§ **Texto de lectura**
Mientras estudiaba psicología, fue cantante aficionado, piloto de acrobacias los fines de semana y dibujante de caricaturas en una revista universitaria, la primera que fundó.
Virgen hasta los 22 años, un día logró persuadir a su primera novia y futura esposa, Mildred Williams, no sólo de que fuesen a la cama sino de que desfilara antes para él, desnuda, en una serie de poses eróticas que preludiarían sus exhaustivas sesiones fotográficas.
Hefner era, fundamentalmente, un mirón, y tras los tanteos iniciales todos sus esfuerzos estuvieron dedicados a la invención de un espacio -primero en papel, luego en piedra- donde pudiese recrear en carne y hueso a las satinadas pin–ups de Vargas.
Lo logró en 1953, después de arriesgar quinientos dólares de su patrimonio en la compra de una foto de Marilyn Monroe, propiedad de un fabricante de calendarios.
En una apuesta a todo o nada encargó a la imprenta 70.000 ejemplares del primer número con la esperanza de vender al menos la mitad o quedar en bancarrota.
Vendió más de 50.000 y en las siguientes ediciones las cifras no hicieron más que crecer y crecer hasta la estratosfera, hasta ese paraíso irreal con que empapeló las paredes de su habitación cuando era joven.
Si es cierto lo que dice Lacan, que detrás de todo acto sexual hay siempre una fantasía que le da vida, no parece que la de Hefner tuviera límites, incluso cuando en los últimos coletazos de la vejez iba envuelto en un batín de seda y escoltado por rubias despampanantes. Tal vez su fantasía definitiva era vivir como una persona normal, algo que sólo ha conseguido al morirse.

§ **Registros enumerados**
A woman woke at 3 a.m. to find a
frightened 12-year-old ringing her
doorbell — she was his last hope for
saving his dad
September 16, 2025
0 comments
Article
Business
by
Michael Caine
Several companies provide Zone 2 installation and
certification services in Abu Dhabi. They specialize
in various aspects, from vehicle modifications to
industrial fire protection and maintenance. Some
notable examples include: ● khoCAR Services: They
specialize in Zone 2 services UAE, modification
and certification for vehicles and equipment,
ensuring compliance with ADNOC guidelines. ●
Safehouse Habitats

--

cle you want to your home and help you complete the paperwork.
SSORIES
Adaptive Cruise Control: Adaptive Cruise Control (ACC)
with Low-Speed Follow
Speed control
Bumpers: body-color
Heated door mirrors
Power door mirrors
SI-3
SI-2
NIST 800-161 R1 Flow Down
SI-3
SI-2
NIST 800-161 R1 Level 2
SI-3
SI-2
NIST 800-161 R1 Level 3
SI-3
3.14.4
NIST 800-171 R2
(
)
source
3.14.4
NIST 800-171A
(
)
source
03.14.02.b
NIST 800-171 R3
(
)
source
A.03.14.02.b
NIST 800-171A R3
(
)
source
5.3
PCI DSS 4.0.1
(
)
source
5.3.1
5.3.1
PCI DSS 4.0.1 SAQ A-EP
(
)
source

§ **Objetivo de la tarea**
Reproduzca sin cambios el fragmento del texto sobre Hefner que comienza en las palabras "Lo logró en" y termina después de las palabras "cuando era joven.". Utilice exclusivamente el texto sobre Hefner.

§ **Respuesta al problema**
Lo logró en 1953, después de arriesgar quinientos dólares de su patrimonio en la compra de una foto de Marilyn Monroe, propiedad de un fabricante de calendarios.
En una apuesta a todo o nada encargó a la imprenta 70.000 ejemplares del primer número con la esperanza de vender al menos la mitad o quedar en bancarrota.
Vendió más de 50.000 y en las siguientes ediciones las cifras no hicieron más que crecer y crecer hasta la estratosfera, hasta ese paraíso irreal con que empapeló las paredes de su habitación cuando era joven.